_Task brief_
Pull out every line in the data that has the string "falsch" in it.

Saved data entries
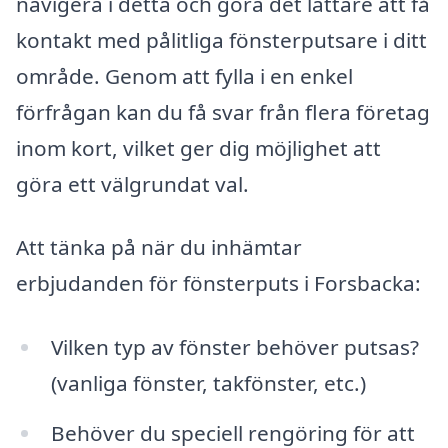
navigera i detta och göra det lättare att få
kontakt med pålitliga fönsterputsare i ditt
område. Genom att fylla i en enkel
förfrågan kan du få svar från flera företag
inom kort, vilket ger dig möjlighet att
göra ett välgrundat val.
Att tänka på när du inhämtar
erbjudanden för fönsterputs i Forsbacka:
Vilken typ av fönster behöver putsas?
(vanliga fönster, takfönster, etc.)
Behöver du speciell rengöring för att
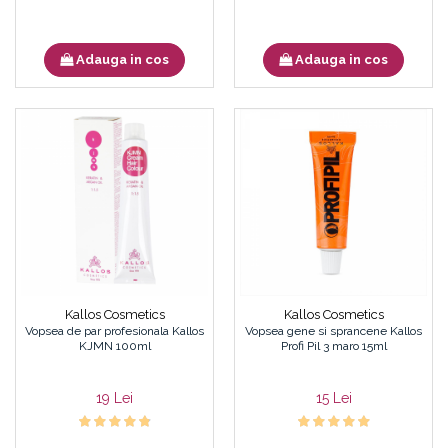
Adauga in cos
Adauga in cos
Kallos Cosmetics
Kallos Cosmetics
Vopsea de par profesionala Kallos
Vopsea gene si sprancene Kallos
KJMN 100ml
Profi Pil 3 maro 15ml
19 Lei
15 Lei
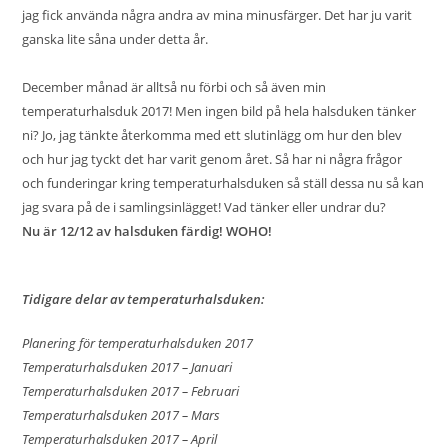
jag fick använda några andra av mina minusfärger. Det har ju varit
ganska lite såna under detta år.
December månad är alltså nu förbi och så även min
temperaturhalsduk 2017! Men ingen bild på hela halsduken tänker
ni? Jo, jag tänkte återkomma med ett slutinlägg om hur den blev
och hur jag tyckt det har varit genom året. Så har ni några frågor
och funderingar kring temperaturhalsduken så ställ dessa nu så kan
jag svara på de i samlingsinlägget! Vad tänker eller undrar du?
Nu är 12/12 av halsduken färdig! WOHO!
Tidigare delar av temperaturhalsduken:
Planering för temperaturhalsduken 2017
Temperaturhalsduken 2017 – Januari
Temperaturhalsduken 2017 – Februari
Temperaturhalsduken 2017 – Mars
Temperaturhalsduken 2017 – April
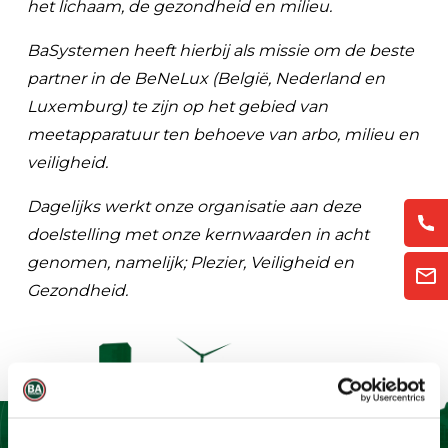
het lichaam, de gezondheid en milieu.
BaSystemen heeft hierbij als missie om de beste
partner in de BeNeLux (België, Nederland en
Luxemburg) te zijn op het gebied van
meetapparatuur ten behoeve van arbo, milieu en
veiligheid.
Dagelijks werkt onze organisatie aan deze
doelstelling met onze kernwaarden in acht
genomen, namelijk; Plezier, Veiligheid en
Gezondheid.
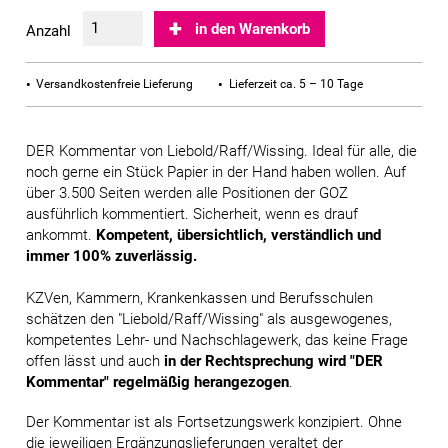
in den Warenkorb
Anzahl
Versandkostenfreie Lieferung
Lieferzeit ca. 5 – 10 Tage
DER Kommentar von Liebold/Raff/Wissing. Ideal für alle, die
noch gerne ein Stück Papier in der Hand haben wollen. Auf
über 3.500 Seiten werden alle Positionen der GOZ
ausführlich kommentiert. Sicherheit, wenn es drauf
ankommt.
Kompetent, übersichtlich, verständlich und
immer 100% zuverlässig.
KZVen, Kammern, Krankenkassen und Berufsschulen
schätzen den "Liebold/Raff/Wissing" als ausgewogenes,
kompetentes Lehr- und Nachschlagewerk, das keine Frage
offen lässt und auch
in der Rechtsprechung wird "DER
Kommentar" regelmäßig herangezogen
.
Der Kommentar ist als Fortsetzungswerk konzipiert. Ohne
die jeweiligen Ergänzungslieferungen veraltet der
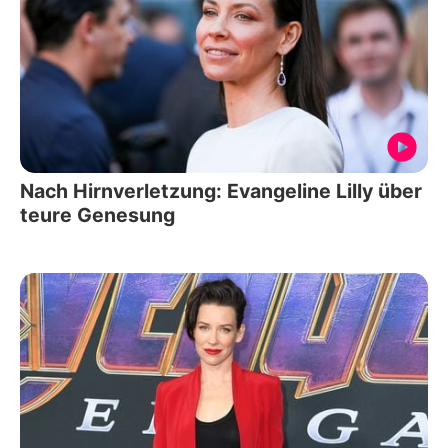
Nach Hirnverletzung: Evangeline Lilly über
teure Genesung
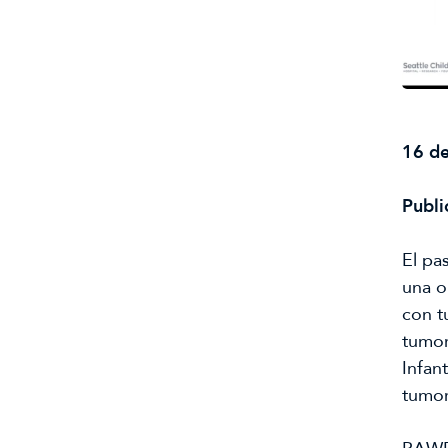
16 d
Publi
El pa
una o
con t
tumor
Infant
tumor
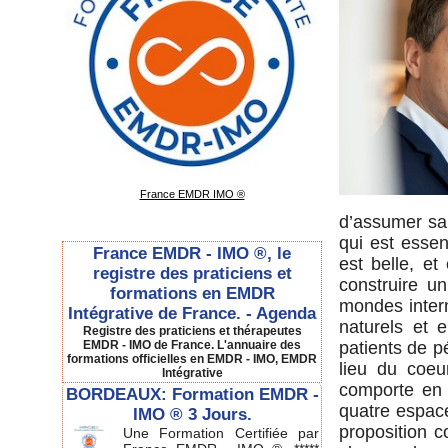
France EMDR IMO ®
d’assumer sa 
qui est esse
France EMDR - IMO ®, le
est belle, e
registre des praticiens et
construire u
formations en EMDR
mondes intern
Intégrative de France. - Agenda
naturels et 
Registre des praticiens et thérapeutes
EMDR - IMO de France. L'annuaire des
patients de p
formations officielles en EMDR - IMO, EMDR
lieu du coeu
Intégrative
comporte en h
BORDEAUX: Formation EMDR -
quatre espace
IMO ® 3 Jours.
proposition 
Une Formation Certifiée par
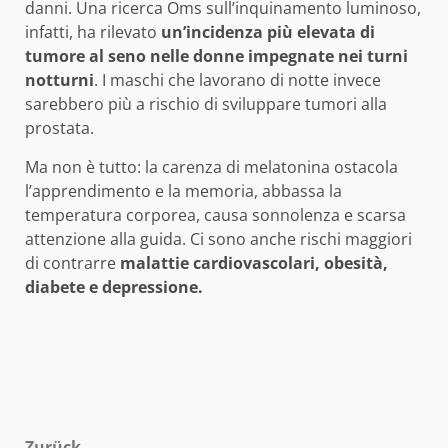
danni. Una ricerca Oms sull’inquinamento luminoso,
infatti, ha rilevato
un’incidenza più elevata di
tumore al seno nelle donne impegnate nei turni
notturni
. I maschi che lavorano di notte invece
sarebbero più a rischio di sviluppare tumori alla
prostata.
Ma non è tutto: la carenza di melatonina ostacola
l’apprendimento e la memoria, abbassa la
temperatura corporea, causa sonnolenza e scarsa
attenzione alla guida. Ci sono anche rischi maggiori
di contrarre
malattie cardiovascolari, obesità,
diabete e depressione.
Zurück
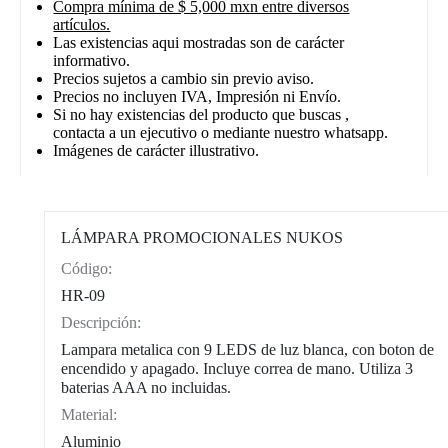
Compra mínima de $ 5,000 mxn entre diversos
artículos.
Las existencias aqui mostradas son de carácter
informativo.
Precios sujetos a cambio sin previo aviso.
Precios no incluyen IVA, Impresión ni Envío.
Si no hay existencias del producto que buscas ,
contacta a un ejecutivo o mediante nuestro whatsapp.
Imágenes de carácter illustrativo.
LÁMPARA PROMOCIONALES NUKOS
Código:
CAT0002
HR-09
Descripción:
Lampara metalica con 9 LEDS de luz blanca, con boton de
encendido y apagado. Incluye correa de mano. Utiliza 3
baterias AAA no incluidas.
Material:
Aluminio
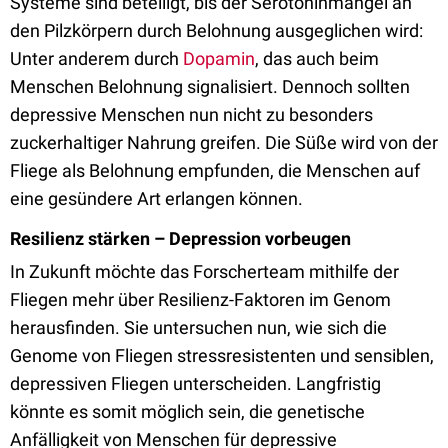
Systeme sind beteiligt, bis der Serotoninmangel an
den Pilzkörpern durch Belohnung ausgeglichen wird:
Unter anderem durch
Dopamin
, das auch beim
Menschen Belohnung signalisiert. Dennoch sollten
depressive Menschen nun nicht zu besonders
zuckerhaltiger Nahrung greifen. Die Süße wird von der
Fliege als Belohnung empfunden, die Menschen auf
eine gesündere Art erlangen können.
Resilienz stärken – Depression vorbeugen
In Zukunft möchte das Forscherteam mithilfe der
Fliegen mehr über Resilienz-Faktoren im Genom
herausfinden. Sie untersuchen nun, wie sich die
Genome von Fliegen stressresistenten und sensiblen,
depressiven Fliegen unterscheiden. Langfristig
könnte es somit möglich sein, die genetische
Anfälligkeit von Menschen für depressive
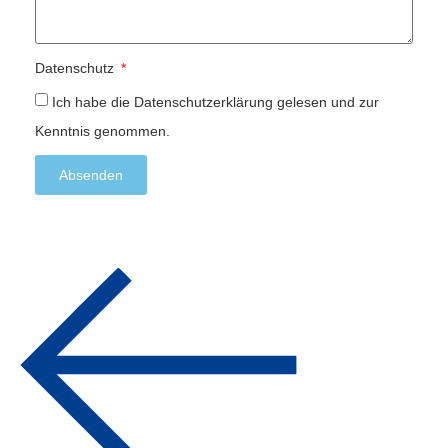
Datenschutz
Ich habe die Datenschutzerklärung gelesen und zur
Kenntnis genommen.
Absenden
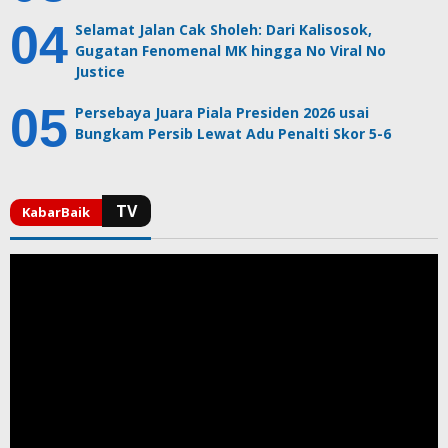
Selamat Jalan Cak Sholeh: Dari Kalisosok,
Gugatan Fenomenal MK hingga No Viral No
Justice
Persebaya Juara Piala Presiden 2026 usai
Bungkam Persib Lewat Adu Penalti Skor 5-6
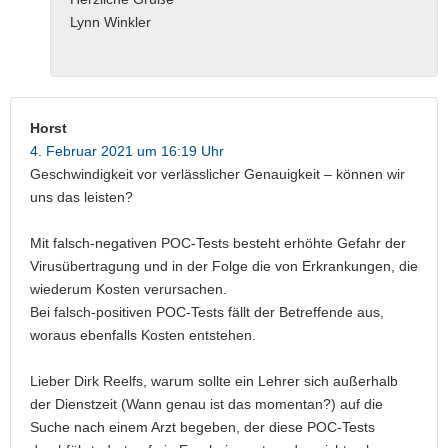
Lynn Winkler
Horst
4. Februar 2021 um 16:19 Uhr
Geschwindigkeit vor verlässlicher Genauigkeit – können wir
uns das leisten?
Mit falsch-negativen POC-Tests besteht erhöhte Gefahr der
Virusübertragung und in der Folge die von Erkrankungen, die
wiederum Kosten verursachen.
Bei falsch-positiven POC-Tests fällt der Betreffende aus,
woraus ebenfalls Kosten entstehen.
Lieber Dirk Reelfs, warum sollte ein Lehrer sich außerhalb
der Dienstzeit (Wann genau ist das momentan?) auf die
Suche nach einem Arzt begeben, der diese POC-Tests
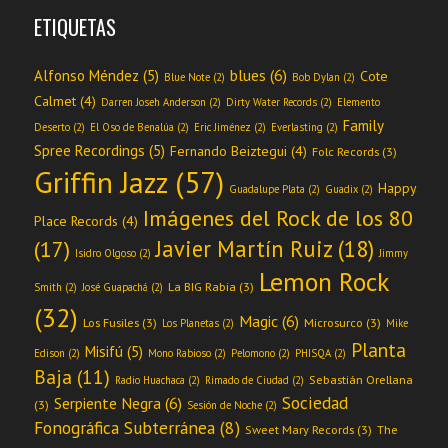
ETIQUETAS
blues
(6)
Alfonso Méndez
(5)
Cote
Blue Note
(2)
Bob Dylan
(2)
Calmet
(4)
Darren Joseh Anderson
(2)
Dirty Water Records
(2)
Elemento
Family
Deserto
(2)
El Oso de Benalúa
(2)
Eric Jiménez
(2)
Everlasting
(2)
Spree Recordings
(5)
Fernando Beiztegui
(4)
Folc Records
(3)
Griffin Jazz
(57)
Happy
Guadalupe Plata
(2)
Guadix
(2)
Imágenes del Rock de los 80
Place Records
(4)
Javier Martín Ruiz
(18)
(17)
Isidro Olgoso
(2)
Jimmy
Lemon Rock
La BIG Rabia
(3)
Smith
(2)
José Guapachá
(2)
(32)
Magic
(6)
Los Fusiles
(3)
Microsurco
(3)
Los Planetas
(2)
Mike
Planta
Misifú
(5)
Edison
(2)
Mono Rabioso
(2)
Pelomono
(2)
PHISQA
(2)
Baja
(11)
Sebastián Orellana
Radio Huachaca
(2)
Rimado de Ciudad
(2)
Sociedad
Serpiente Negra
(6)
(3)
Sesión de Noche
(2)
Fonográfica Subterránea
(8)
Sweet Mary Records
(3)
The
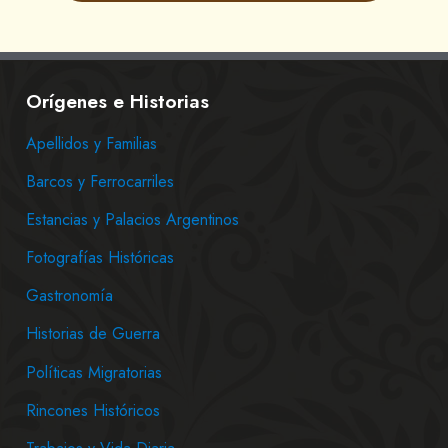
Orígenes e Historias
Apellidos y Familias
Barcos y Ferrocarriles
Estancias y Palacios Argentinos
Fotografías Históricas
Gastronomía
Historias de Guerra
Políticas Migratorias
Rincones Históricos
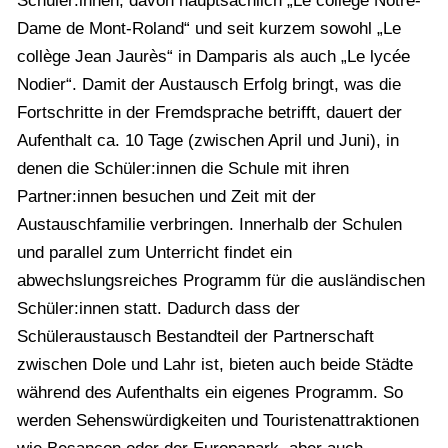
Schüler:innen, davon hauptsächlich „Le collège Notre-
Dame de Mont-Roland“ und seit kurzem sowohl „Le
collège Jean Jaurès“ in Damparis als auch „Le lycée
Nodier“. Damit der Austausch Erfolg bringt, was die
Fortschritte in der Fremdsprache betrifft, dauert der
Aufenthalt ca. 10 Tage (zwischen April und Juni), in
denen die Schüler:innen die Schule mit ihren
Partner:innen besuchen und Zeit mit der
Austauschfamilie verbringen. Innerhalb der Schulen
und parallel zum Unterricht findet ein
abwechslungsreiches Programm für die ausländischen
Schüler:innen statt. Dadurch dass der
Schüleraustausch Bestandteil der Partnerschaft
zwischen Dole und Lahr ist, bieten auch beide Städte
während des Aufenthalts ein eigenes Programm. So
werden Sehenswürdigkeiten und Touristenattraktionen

_Task output_
Mit falsch-negativen POC-Tests besteht erhöhte Gefahr der
Bei falsch-positiven POC-Tests fällt der Betreffende aus,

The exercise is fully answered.